According to the CDC, “The practice of making sun tea by steeping tea bags in a container of water in the sun may have a higher theoretical risk than brewing tea at a higher temperature because it creates a bacterial environment that may survive, and multiply. According to the CDC, “sun tea is made by soaking tea bags in a container of water in the sun (also known as brewing tea at a higher temperature) than brewing tea at a higher temperature. iced tea) increases the risk of bacteria growing in it.
The good news is that tea usually stays fresh for a while: 3 to 4 months in a bag, and up to a year in a can or other airtight container. This means that if the container or box is not closed tightly, the tea bags or tea leaves will start to smell strange over time.
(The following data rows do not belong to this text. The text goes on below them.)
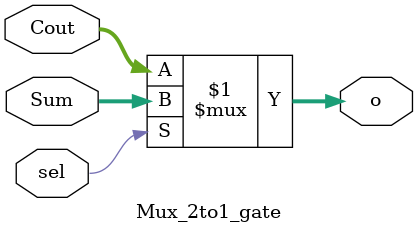
<source format=v>
`timescale 1ns / 1ps


module Mux_2to1_gate(Cout, Sum, sel, o);
    input [3:0] Cout;
    input [3:0] Sum;
    input sel;
    output [3:0] o;
    
    assign o = sel ? Sum : Cout;

    
endmodule

</source>
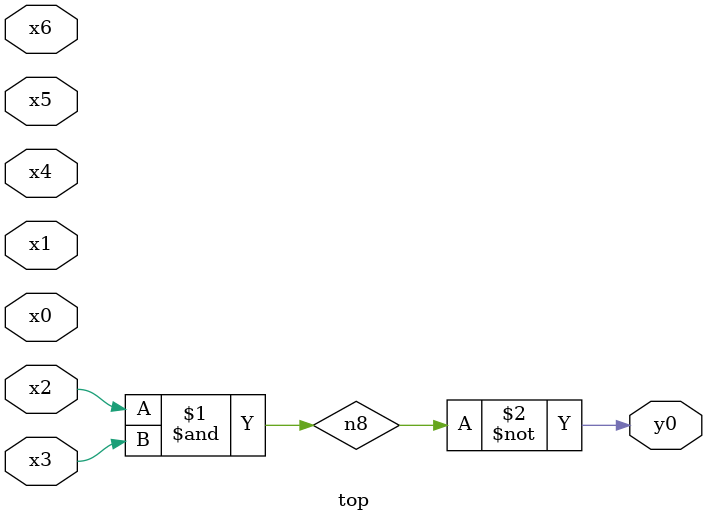
<source format=v>
module top( x0 , x1 , x2 , x3 , x4 , x5 , x6 , y0 );
  input x0 , x1 , x2 , x3 , x4 , x5 , x6 ;
  output y0 ;
  wire n8 ;
  assign n8 = x2 & x3 ;
  assign y0 = ~n8 ;
endmodule

</source>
What Happens if you Drink Bad Tea?
According to the research, the tea that has gone bad contains coliform bacteria that can lead to an upset stomach causing diarrhea, nausea, vomiting, and other problems. Besides that, tea also contains caffeine which may affect health even more when consumed with other spoiled products.
How Do You Know if Tea Has Gone Bad?
The tea does go bad, and these are the four major signs that indicate that the tea has gone bad.
- It smells dank and pungent.
- It has caught mold.
- The flavor and scent have disappeared.
- It has crossed its expiration date or has been stored improperly.
What Happens if you Accidentally Drank Moldy Tea?
If you accidentally drank moldy tea, there would be no hazardous symptoms most commonly. Our stomach contains HCL (Hydrochloric Acid), which kills any foreign particle or pathogen that invades the body. However, some people may come across some symptoms like cramping or even diarrhea.